Work item - Report back each line of the records that contains the string "leather".

Dataset records -
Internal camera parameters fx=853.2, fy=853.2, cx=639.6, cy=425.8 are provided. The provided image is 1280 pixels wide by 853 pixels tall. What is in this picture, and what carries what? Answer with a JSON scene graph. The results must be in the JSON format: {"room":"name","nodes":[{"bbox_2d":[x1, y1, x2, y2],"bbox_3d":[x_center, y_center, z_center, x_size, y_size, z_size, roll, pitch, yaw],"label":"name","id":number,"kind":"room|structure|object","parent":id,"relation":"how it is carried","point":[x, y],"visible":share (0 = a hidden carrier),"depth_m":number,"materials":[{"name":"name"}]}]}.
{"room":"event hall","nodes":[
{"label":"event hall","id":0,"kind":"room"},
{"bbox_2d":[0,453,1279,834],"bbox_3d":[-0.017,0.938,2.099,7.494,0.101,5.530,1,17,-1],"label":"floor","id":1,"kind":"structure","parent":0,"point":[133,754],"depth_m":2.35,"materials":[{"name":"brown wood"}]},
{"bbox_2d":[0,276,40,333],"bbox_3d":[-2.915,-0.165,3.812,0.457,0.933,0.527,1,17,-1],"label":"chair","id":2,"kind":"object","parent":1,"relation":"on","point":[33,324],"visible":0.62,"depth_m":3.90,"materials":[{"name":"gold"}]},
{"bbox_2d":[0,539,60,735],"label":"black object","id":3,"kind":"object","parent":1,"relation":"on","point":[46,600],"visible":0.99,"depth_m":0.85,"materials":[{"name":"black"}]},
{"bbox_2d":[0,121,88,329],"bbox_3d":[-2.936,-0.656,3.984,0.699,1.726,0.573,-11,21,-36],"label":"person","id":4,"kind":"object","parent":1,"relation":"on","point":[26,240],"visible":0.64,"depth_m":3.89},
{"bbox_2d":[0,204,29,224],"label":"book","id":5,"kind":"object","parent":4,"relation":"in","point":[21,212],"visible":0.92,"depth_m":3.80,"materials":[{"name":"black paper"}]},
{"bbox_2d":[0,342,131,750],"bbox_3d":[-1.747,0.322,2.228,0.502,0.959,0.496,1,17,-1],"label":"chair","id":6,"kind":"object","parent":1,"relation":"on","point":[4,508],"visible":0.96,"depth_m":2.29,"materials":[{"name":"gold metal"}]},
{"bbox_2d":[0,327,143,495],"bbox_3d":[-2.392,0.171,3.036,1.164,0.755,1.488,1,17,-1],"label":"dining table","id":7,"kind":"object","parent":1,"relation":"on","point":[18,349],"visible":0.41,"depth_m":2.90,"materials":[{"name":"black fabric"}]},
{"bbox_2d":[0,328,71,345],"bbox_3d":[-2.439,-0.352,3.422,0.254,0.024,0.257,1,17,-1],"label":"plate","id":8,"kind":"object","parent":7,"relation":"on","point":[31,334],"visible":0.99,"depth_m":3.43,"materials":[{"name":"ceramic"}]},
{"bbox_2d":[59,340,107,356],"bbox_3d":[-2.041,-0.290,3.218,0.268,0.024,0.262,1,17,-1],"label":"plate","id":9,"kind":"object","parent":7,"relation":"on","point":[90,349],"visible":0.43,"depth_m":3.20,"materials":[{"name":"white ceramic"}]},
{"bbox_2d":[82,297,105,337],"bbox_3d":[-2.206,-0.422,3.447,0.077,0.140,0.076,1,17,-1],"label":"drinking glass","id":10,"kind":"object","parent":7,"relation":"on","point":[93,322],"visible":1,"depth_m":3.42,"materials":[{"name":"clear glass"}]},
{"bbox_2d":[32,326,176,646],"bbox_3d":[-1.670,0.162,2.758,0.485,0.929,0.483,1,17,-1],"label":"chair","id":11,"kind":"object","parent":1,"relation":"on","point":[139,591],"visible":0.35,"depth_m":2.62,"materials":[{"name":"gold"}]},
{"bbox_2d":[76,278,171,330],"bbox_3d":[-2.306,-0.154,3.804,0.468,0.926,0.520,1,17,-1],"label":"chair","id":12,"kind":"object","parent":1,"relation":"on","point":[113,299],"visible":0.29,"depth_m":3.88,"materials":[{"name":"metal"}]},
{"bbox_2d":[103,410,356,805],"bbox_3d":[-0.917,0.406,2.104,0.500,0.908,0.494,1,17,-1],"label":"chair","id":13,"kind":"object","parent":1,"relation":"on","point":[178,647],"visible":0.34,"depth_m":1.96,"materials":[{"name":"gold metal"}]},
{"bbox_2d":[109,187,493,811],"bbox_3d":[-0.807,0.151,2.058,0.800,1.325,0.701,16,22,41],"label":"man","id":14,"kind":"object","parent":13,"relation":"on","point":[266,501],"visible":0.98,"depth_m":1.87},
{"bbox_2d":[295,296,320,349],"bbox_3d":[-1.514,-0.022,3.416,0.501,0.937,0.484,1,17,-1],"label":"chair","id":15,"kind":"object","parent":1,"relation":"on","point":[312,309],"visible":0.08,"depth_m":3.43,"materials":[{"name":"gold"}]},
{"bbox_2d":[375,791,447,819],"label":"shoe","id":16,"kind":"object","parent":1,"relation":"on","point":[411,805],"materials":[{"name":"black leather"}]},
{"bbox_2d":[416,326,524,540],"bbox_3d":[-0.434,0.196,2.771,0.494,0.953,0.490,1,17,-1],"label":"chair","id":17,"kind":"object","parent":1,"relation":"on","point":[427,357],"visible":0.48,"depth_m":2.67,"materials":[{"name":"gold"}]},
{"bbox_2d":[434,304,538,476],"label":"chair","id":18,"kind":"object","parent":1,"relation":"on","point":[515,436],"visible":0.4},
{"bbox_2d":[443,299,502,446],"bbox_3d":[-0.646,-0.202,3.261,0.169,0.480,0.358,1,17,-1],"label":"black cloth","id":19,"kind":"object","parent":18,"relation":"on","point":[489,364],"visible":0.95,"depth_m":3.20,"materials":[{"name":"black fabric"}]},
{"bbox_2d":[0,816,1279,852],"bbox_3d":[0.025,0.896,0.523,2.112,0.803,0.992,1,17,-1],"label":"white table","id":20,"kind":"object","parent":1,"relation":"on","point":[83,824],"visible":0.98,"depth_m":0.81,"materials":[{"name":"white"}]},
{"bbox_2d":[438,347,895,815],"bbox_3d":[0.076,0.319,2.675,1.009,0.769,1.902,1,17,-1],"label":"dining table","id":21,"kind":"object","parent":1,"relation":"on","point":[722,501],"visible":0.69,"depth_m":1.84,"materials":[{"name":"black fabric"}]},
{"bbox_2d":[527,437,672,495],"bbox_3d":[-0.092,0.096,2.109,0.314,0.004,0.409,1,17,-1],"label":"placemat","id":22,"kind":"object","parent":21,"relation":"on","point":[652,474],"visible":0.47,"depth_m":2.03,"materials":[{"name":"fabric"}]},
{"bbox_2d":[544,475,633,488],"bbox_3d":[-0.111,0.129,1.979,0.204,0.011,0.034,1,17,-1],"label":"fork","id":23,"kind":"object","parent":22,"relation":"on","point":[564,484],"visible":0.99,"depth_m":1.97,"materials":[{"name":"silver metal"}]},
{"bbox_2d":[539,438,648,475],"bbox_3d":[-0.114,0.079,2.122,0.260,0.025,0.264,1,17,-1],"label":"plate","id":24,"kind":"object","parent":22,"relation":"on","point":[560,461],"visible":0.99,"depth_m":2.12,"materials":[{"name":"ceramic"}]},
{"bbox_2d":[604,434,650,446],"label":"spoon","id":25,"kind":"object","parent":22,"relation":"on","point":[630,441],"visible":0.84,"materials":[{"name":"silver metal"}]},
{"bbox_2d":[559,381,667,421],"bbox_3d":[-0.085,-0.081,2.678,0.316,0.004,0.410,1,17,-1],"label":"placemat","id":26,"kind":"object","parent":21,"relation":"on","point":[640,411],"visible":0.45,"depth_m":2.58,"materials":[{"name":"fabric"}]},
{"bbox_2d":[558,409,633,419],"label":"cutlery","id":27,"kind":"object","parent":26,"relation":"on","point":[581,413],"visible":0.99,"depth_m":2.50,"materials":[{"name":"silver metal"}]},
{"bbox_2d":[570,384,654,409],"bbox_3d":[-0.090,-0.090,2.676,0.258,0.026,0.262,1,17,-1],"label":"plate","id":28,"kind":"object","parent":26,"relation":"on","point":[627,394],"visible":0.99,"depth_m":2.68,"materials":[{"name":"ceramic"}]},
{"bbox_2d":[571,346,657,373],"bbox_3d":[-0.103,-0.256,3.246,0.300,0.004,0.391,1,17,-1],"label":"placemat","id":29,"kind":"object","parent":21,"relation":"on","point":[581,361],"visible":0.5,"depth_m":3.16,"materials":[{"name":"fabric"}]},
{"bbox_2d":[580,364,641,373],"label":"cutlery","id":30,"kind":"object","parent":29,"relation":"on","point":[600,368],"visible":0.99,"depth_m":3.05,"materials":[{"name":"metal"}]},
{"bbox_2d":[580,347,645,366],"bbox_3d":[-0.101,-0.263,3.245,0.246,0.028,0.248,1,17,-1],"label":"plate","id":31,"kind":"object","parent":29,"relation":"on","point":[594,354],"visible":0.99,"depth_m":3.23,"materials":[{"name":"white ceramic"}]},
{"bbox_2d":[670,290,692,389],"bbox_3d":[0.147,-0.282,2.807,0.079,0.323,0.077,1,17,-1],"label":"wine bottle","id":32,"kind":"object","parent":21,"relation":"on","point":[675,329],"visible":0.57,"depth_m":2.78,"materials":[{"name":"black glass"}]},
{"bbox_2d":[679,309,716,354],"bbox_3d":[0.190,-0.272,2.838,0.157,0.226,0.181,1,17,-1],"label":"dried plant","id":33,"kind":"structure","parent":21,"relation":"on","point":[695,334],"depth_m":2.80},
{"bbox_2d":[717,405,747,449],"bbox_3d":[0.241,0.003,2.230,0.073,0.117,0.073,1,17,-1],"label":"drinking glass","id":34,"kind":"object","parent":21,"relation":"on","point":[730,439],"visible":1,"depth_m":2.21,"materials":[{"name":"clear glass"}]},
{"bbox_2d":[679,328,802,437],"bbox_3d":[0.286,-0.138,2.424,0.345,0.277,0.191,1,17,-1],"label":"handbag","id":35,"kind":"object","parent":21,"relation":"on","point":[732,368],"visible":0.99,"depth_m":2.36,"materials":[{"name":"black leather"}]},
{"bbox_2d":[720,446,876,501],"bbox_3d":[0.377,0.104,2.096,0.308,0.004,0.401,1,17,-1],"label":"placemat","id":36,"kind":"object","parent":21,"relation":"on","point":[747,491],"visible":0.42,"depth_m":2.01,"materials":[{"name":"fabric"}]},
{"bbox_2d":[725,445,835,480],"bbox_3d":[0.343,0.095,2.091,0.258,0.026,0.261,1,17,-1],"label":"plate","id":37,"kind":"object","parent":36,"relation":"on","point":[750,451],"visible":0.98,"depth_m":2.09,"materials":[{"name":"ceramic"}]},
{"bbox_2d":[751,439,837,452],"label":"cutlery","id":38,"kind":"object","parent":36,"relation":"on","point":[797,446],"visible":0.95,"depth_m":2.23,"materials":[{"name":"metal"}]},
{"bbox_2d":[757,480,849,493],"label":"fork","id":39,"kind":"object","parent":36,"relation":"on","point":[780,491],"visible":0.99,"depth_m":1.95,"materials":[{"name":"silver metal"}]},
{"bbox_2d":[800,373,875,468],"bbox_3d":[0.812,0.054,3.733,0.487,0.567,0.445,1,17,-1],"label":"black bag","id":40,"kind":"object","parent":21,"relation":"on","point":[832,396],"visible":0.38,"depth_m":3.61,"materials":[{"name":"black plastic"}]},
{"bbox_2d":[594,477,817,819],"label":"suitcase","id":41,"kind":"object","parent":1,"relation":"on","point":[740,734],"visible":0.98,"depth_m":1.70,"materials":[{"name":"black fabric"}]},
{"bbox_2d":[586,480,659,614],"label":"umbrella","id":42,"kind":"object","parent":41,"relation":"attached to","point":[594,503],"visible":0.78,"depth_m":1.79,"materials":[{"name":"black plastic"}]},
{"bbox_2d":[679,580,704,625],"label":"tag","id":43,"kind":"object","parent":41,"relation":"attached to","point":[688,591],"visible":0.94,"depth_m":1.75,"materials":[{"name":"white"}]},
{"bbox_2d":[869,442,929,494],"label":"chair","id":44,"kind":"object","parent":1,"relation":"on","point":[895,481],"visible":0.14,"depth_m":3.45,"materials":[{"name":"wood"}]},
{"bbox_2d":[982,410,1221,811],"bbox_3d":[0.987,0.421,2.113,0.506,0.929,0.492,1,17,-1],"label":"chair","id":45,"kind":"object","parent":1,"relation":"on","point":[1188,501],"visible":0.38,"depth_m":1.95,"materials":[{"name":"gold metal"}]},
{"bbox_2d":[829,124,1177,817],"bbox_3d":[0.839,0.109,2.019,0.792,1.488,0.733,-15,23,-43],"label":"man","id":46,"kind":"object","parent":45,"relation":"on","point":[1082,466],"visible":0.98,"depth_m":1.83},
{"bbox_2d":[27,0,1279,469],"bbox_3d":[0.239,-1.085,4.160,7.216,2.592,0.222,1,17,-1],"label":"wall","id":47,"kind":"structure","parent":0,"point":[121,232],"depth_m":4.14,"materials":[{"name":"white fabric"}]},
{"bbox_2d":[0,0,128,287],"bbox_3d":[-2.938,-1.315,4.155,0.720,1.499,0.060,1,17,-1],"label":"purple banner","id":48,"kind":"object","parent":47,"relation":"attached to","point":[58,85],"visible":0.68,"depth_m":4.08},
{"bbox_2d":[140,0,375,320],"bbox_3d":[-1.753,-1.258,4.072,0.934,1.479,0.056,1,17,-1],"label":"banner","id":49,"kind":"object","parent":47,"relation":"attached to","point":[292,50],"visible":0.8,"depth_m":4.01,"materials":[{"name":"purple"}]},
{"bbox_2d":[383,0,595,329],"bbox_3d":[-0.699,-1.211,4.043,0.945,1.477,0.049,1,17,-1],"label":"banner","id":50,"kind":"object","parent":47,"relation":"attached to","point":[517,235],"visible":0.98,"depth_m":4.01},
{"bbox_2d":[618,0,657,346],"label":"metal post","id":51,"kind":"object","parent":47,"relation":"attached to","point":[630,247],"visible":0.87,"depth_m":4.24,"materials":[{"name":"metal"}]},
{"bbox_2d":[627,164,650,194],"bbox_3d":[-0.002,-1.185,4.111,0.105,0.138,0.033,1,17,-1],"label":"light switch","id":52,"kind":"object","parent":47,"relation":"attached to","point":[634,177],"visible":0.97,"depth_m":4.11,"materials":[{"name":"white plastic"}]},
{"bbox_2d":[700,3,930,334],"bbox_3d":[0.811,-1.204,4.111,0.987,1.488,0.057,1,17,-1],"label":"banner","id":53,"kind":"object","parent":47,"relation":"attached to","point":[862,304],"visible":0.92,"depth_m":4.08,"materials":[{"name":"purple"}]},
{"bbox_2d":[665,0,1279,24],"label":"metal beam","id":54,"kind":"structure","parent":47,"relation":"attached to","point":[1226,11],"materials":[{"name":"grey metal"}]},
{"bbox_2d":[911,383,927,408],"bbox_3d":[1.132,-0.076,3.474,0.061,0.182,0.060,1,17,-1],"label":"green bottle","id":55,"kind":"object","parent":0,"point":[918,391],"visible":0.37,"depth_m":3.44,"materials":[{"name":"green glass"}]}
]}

Exercise output -
{"bbox_2d":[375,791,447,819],"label":"shoe","id":16,"kind":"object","parent":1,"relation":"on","point":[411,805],"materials":[{"name":"black leather"}]},
{"bbox_2d":[679,328,802,437],"bbox_3d":[0.286,-0.138,2.424,0.345,0.277,0.191,1,17,-1],"label":"handbag","id":35,"kind":"object","parent":21,"relation":"on","point":[732,368],"visible":0.99,"depth_m":2.36,"materials":[{"name":"black leather"}]},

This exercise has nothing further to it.